Where he doesn't agree is in the demonisation of billionaires: "It's not
obscene to make a lot of money in the process of creating real solutions to the
problems of the world."
But he hoped that such wealth would be recycled through foundations, for
example, which could be the kind of long-term owners needed for the next
generation of problem-solving companies.
Profit motive
Not everyone agrees, of course, that the pursuit of profit, within the confines
of the law and social norms, is bad. Matthew Lesh, from the Adam Smith
Institute, says we should be cautious before we dismantle a mechanism that has
produced innovation and a rise in absolute living standards.
"The profit motive has raised literally billions of people out of poverty by
encouraging innovation and ensuring our finite resources are used exceedingly
productively," he said.
"Mandating alternative purposes for business raises more issues than it solves.

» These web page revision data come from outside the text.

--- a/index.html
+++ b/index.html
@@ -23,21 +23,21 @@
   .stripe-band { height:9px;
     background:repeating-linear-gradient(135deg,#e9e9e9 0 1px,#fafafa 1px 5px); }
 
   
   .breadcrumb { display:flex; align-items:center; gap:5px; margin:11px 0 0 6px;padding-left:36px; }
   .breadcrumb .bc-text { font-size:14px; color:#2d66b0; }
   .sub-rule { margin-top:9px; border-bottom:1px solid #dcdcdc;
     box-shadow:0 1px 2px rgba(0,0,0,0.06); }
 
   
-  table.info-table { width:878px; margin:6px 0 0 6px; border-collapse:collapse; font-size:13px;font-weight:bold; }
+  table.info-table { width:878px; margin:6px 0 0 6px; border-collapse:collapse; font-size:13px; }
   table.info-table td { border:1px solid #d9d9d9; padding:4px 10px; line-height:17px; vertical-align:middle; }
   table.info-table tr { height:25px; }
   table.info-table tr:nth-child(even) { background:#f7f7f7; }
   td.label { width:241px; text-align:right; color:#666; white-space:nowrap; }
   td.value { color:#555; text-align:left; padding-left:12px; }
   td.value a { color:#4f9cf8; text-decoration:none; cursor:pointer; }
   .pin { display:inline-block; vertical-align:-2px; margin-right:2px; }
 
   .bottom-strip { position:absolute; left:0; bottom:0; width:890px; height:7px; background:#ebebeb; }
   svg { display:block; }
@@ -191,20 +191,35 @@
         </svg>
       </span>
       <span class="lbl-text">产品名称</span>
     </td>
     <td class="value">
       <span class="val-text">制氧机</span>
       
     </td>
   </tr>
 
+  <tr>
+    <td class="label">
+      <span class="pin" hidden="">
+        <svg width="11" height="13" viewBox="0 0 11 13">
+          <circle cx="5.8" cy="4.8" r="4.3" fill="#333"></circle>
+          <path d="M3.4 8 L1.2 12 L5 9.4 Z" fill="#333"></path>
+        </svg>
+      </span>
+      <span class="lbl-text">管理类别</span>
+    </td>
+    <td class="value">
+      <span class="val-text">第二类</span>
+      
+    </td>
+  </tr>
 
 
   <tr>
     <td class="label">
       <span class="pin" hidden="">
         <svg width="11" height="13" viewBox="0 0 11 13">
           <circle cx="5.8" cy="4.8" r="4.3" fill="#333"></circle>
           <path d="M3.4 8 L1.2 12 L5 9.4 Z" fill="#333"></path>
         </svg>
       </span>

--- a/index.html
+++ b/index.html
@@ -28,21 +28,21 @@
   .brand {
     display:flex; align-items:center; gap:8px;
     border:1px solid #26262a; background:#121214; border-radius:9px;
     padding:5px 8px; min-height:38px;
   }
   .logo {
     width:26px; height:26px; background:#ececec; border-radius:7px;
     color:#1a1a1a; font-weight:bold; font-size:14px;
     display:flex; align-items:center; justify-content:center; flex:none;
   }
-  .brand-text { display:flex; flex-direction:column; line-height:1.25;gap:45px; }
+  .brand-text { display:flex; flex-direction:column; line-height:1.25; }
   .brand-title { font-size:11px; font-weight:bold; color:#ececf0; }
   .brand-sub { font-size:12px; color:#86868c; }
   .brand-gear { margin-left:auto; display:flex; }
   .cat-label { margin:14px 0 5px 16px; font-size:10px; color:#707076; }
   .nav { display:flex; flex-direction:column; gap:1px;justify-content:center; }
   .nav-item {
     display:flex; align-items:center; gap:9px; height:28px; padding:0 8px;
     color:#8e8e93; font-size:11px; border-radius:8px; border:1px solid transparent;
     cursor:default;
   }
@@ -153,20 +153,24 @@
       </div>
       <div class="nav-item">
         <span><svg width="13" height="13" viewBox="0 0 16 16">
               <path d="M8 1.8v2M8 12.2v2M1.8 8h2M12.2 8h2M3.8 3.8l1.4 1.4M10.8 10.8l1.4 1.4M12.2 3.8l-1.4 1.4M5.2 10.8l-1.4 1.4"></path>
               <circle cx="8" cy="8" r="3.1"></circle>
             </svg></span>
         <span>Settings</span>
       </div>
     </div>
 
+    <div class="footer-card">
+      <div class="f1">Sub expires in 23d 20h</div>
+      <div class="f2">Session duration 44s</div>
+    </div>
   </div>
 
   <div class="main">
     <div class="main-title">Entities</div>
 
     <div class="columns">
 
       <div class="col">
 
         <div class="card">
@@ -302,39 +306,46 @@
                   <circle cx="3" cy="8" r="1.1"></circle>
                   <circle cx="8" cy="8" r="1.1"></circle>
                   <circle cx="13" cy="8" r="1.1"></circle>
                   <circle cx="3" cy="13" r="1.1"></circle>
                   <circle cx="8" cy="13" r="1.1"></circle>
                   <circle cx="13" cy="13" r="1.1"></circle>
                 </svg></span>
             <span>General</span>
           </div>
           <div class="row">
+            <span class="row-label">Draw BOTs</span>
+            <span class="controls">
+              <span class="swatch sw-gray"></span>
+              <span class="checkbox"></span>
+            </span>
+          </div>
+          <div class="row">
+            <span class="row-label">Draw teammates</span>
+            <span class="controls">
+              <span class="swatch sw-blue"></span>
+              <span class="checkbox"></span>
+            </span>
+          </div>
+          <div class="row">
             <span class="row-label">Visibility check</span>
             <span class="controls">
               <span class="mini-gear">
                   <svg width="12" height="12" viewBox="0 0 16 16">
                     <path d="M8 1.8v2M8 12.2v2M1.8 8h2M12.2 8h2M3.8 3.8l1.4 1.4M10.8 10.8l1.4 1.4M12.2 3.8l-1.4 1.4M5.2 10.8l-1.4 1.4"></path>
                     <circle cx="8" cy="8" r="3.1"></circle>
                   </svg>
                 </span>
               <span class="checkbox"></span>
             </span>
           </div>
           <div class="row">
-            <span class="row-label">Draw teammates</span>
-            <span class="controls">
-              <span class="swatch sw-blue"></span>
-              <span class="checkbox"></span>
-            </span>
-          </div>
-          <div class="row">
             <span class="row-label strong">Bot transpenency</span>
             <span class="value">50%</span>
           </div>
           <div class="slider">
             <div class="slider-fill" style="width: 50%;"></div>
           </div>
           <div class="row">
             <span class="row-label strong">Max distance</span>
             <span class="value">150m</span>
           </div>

It removes the essential accountability between shareholders, whose investments
are at risk, and corporate executives."
Some of these are age-old arguments between the Left and Right, but there is
plenty of evidence that something fundamental is changing deep in the heart of
capitalist economies.
Since 1978, the American Business Roundtable of top chief executives has
periodically issued Principles of Corporate Governance. For the last 40 years,
all of them have reiterated the orthodoxy that corporations exist principally
to serve shareholders. Until now.
In August it issued a new Statement on the Purpose of a Corporation, signed by
181 chief executives who committed to lead their companies for the benefit of
all stakeholders - customers, employees, suppliers, communities and
shareholders.
Even the famously private family that owns the Mars Corporation has recently
popped its head over the parapet to talk openly about the way it runs the
chocolate-to-pet-food giant with annual sales of $35bn.
'Whatever it takes'
Mars Corporation chairman Stephen Badger admits things are different now.

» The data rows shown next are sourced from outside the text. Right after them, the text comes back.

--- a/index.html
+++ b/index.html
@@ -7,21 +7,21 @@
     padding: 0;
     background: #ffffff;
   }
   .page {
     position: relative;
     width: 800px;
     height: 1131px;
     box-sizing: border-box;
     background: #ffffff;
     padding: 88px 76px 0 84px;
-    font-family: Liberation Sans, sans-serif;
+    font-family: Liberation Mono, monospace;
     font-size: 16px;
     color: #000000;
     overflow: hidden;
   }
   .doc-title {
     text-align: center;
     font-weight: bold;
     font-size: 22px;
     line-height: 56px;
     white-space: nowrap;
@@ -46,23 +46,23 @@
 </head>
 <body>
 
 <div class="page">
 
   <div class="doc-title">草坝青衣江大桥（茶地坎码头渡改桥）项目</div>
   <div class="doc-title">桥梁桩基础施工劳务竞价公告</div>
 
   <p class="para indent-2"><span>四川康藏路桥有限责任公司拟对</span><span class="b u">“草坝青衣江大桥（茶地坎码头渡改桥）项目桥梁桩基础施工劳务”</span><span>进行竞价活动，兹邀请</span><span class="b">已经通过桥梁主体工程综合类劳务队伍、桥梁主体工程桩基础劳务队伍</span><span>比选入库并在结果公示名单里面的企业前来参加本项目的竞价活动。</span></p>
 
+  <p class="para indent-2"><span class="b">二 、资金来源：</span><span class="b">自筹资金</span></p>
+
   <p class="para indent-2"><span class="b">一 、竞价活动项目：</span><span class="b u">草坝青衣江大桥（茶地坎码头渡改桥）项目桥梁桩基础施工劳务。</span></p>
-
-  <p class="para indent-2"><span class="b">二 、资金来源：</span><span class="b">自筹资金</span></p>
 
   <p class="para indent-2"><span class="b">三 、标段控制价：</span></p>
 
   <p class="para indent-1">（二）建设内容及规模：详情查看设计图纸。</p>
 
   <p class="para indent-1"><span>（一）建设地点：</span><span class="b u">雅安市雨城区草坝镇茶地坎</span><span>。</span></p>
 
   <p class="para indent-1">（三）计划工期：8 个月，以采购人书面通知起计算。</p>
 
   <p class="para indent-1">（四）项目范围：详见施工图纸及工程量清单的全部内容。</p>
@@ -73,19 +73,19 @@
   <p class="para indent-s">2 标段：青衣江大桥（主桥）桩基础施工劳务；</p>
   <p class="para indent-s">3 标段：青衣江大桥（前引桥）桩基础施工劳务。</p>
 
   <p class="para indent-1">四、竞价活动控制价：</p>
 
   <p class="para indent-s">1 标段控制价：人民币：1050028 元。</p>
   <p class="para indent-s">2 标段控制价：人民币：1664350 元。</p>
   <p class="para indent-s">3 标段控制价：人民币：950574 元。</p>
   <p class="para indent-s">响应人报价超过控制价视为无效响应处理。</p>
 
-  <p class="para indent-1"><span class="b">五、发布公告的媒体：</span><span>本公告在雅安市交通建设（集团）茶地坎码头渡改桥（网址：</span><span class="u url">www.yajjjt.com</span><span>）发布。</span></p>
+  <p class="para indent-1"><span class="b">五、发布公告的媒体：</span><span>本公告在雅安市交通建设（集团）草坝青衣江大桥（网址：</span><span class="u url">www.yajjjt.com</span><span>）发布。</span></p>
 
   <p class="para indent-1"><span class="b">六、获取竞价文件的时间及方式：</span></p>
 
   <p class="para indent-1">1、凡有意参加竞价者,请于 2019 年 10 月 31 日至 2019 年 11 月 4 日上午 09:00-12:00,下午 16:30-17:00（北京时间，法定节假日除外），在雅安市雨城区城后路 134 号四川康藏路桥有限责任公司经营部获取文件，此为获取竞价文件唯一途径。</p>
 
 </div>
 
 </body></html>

"We've never felt the need to be public but times have changed," he said.
"The talent [employees] really want to know what the company they work for,
stands for.
"Equally important is that the magnitude of the challenges facing the world -
climate change, poverty, biodiversity loss - these are issues that we care
deeply about.
"We've got less than 10 years to get this right - incremental change is not
enough. We are prepared to spend serious money on this and if that means lower
profits, so be it. Whatever it takes to get the job done,"

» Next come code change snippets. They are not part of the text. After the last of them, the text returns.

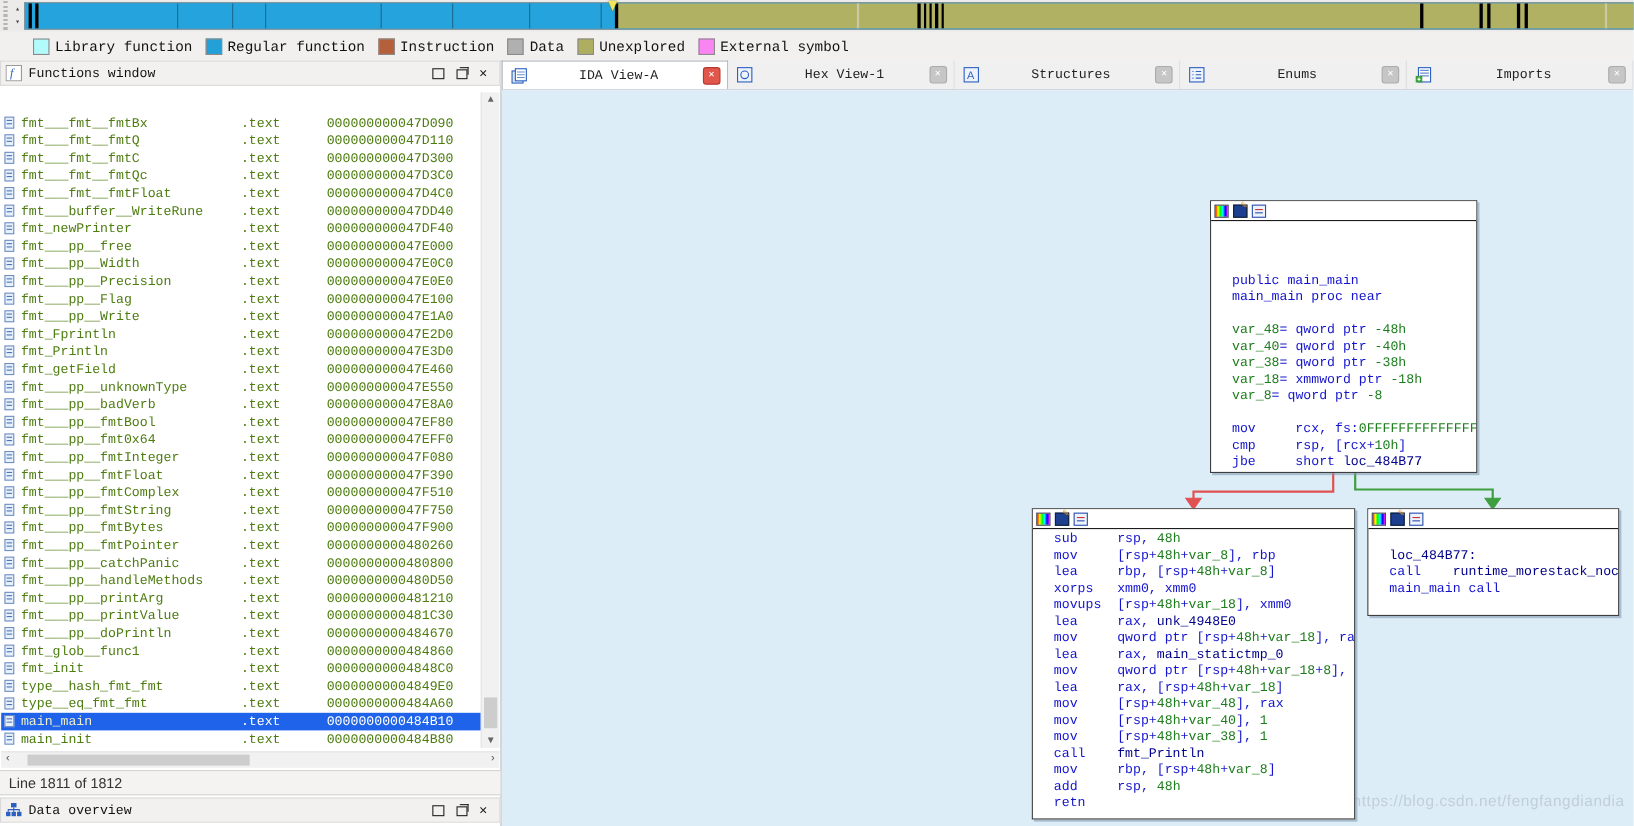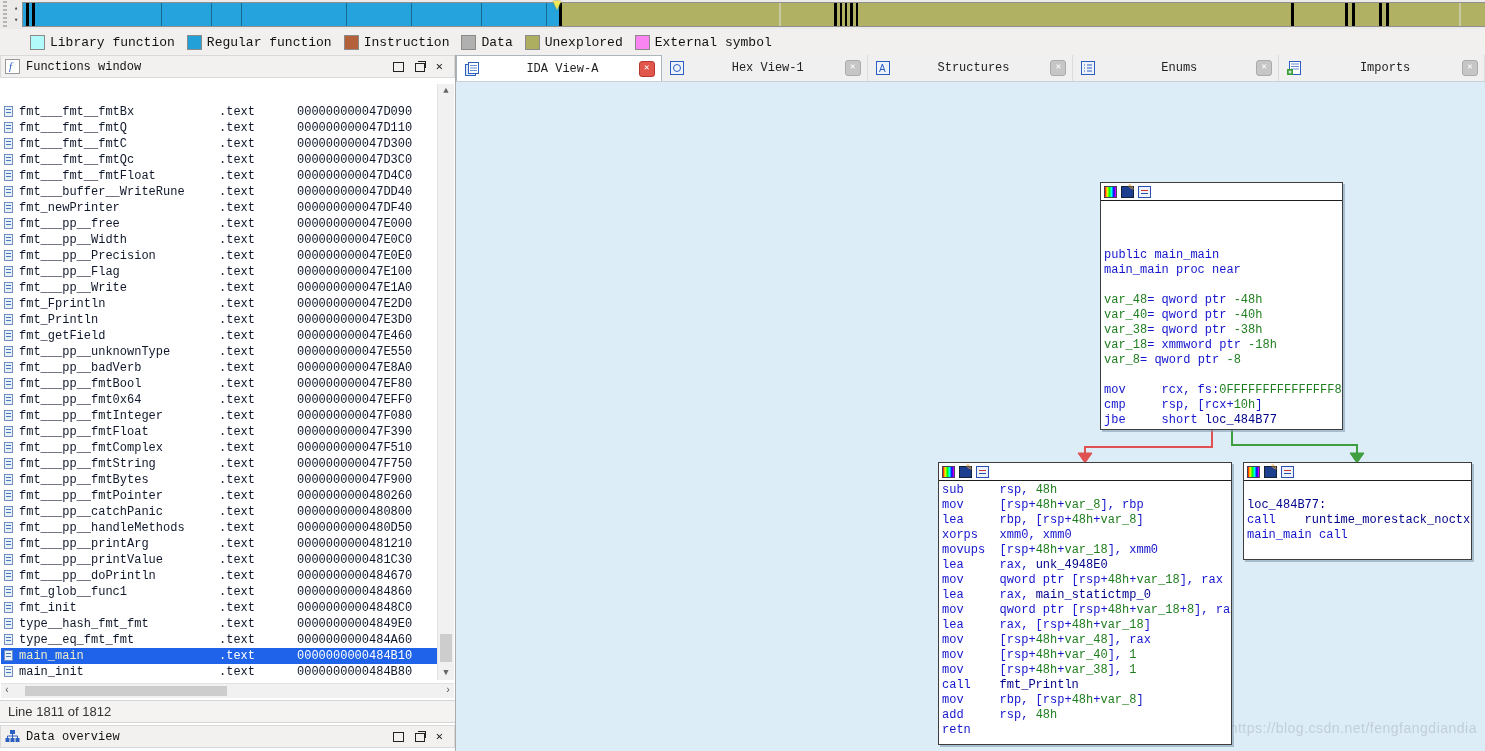--- a/index.html
+++ b/index.html
@@ -30,21 +30,21 @@
   .wc{display:inline-block;margin-right:11px;position:relative}
   .wc-max{width:9px;height:8px;border:1px solid #222}
   .wc-restore{width:8px;height:7px;border:1px solid #222;margin-top:2px}
   .wc-restore::after{content:"";position:absolute;left:2px;top:-3px;width:7px;height:6px;border:1px solid #222;border-left:none;border-bottom:none}
   .wc-close{font-size:12px;color:#222;line-height:10px}
   .cols-header{position:absolute;left:1px;top:29px;width:437px;height:20px;background:#FCFCFC;
                border-bottom:1px solid #E2E2E2;font-family:"Liberation Sans",sans-serif;font-size:13px;color:#3c3c3c}
   .cols-header span{position:absolute;top:2px}
   .col-div{position:absolute;top:2px;bottom:2px;width:1px;background:#DCDCDC}
   .rows{position:absolute;left:1px;top:49px;width:437px;height:576px;overflow:hidden}
-  .frow{position:relative;height:16px;line-height:16px;white-space:nowrap;font-size:12px;color:#0f172a}
+  .frow{position:relative;height:16px;line-height:16px;white-space:nowrap;font-size:12px;color:#4d7c0f}
   .frow .ficon{position:absolute;left:3px;top:2px;width:9px;height:11px;background:#e8f0fb;border:1px solid #6f8fc0;box-sizing:border-box}
   .frow .ficon::after{content:"";position:absolute;left:1px;top:2px;right:1px;height:1px;background:#4a77b5;box-shadow:0 3px 0 #4a77b5}
   .frow .fname{position:absolute;left:18px}
   .frow .fseg{position:absolute;left:218px}
   .frow .fstart{position:absolute;left:296px}
   .frow.sel{background:#1E63E9;color:#fff}
   .frow.sel .fname{color:#EDEDC8}
   .vscroll{position:absolute;right:1px;top:29px;width:17px;height:596px;background:#F1F1F1;border-left:1px solid #E3E3E3;box-sizing:border-box}
   .vscroll .arr{position:absolute;left:0;width:100%;text-align:center;font-size:9px;color:#666}
   .vthumb{position:absolute;left:2px;right:2px;bottom:18px;height:28px;background:#CDCDCD}
@@ -71,21 +71,21 @@
   .edges{position:absolute;left:0;top:0;width:100%;height:100%;pointer-events:none}
   .block{position:absolute;background:#fff;border:1px solid #3d3d3d;box-sizing:border-box;
          box-shadow:2px 2px 0 rgba(125,150,170,.55)}
   .bt{height:17px;border-bottom:1px solid #1c1c1c;display:flex;align-items:center;padding-left:3px;background:#fff}
   .bticon{width:13px;height:12px;margin-right:4px;box-sizing:border-box;position:relative}
   .ic-colors{background:linear-gradient(90deg,#f00,#ff0,#0f0,#0ff,#00f,#f0f);border:1px solid #445}
   .ic-edit{background:#1d3f8f;border:1px solid #123}
   .ic-edit::after{content:"\270E";position:absolute;right:-1px;top:-6px;font-size:10px;color:#e8a13c}
   .ic-group{background:#eef3fb;border:1px solid #2a4fae}
   .ic-group::after{content:"";position:absolute;left:2px;top:3px;width:7px;height:1px;background:#c33;box-shadow:0 3px 0 #2a4fae}
-  .bbody{padding:2px 3px;overflow:hidden}
+  .bbody{padding:2px 19px;overflow:hidden}
   .bl{white-space:pre;font-size:12px;line-height:15px;height:15px}
   .c-b{color:#1414CE}
   .c-g{color:#1E7D1E}
   .c-k{color:#00008B}
   .watermark{position:absolute;right:8px;top:638px;font-family:"Liberation Sans",sans-serif;
              font-size:14px;color:#C2CEDA;letter-spacing:.5px}
   svg.mini{display:block}
 </style>
 </head>
 <body>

The challenge to companies is threefold. Staff who want to believe in the
company they work for, consumers who may boycott the products of companies that
don't get it and, of course, politicians who may legislate, tax or nationalise
them out of existence.
Do the right thing?
But we should be cautious about announcing the death of shareholder power.
Unilever - the Anglo-Dutch makers of Marmite, PG Tips and 400 other consumer
brands - has long been admired for its enlightened approach to its societal
impact. In 2017, it received a surprise takeover bid from Kraft Heinz.
Its response was to accelerate the sale of some businesses, increase its
dividend, cut costs by 12%, raise the amount of debt in the company and give a
further 5bn to shareholders through share buybacks. Steps the then chief
executive, Paul Polman, now says he would rather not have taken.
"Feel free to be responsible - but don't be complacent about the interests of
your owners" was the clear message and lesson learned.
Alan Jope, the current Unilever chief executive,, told the BBC that its focus
on doing right by society and the environment was not out of fear of
nationalisation, taxation or regulation, but out of fear that its products
would be shunned by a new generation of consumers unless they got this stuff
right.
Is that doing the right thing for the wrong reason? Not really. Does it matter
if it is? Probably not.
Unilever's Mr Jope did have a supportive message for the Labour Party. When
asked if he supported company law changes to discourage firms from placing
shareholders above others, he gave a clipped and clear response: "Yep."
One thing is certain. No matter who wins the UK election, you can expect to
hear the word "purpose" a lot in the next few years.